### [Aim of the task]
The material beneath this line should be printed exactly, with its pictures omitted.

### [Material provided]
-.-.-
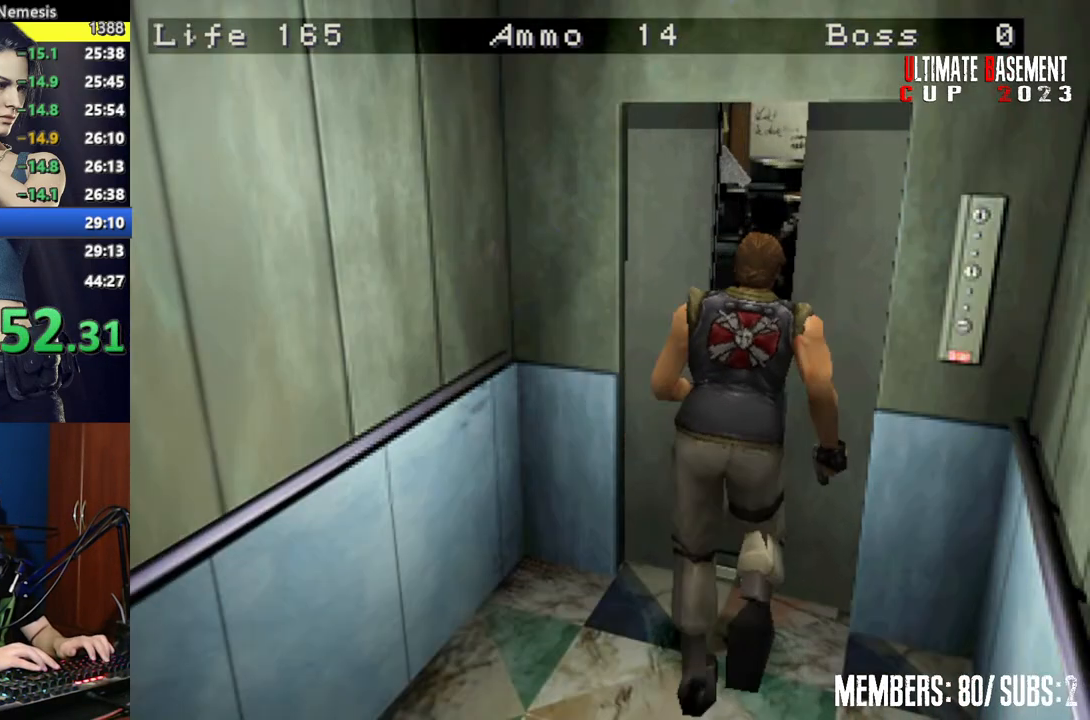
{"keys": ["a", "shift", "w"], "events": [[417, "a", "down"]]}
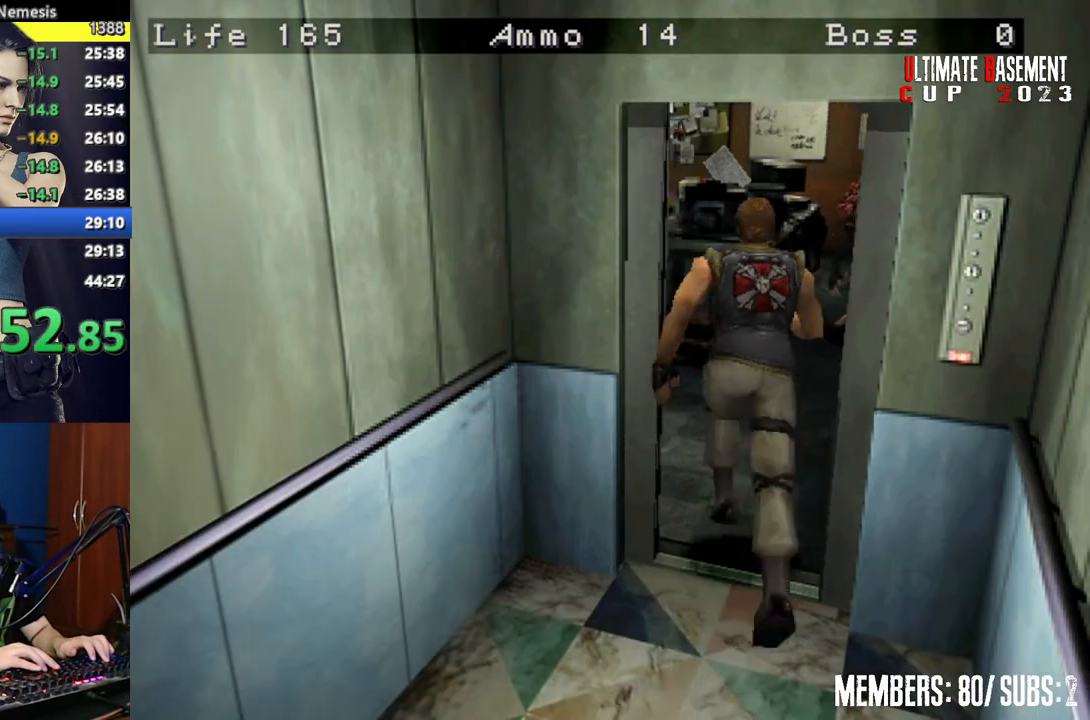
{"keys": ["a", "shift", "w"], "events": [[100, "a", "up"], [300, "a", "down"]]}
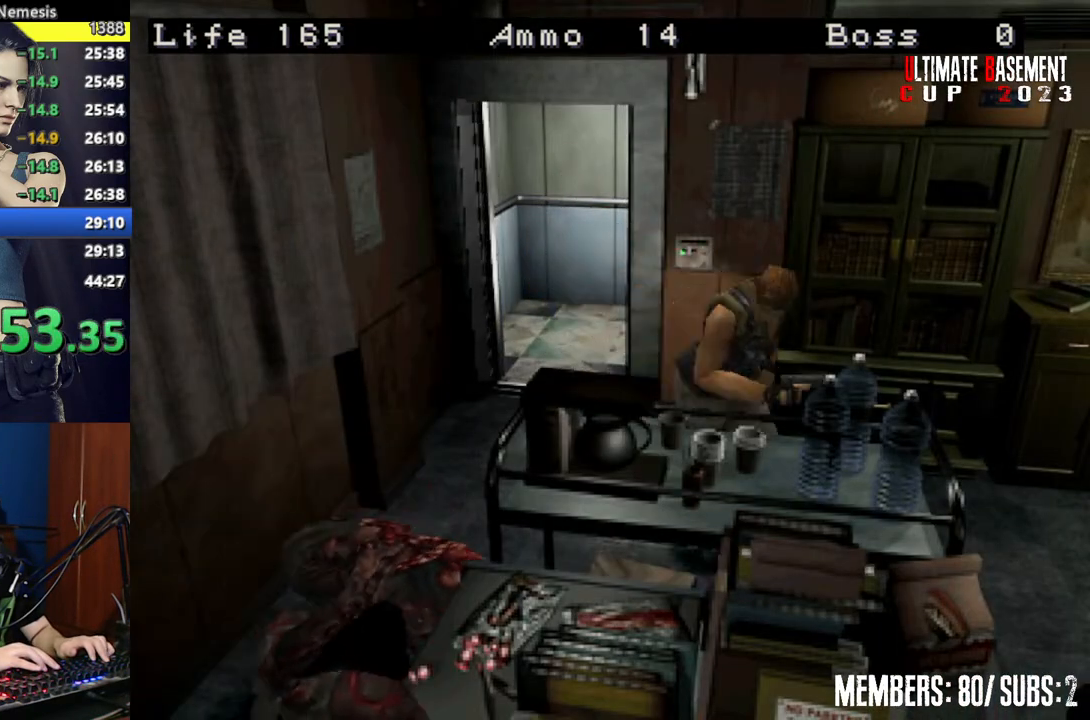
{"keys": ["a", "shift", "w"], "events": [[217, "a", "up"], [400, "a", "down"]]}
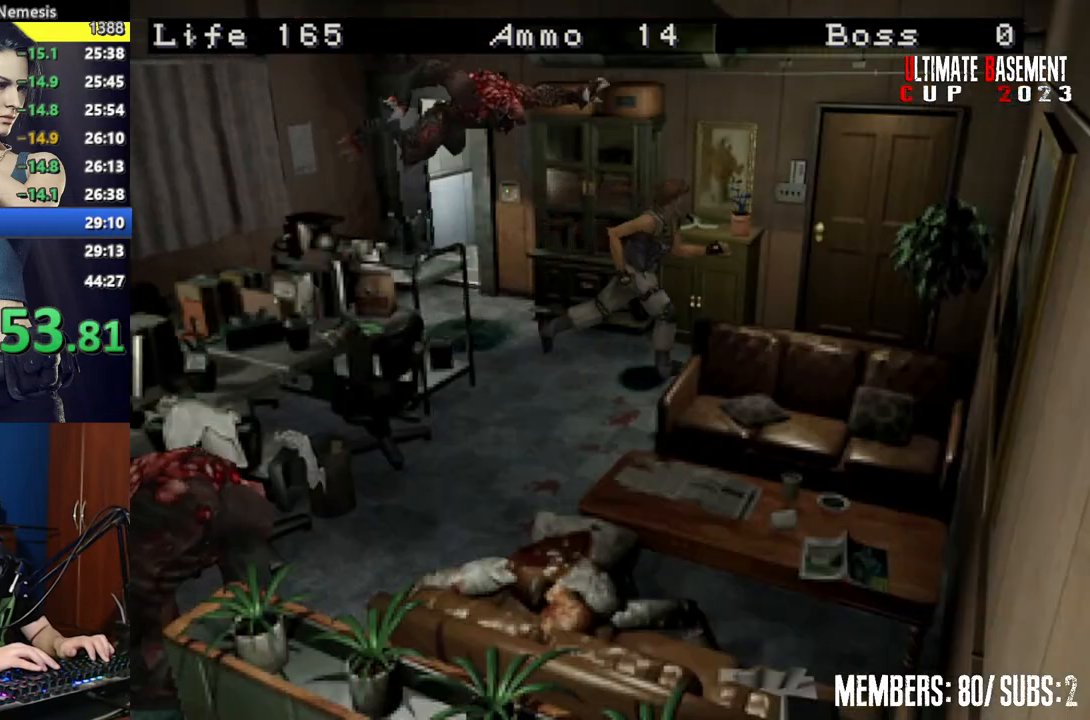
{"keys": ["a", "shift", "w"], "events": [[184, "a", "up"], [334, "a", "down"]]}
-.-.-
### [Answer for this exercise]
{"keys": ["a", "shift", "w"], "events": [[417, "a", "down"]]}
{"keys": ["a", "shift", "w"], "events": [[100, "a", "up"], [300, "a", "down"]]}
{"keys": ["a", "shift", "w"], "events": [[217, "a", "up"], [400, "a", "down"]]}
{"keys": ["a", "shift", "w"], "events": [[184, "a", "up"], [334, "a", "down"]]}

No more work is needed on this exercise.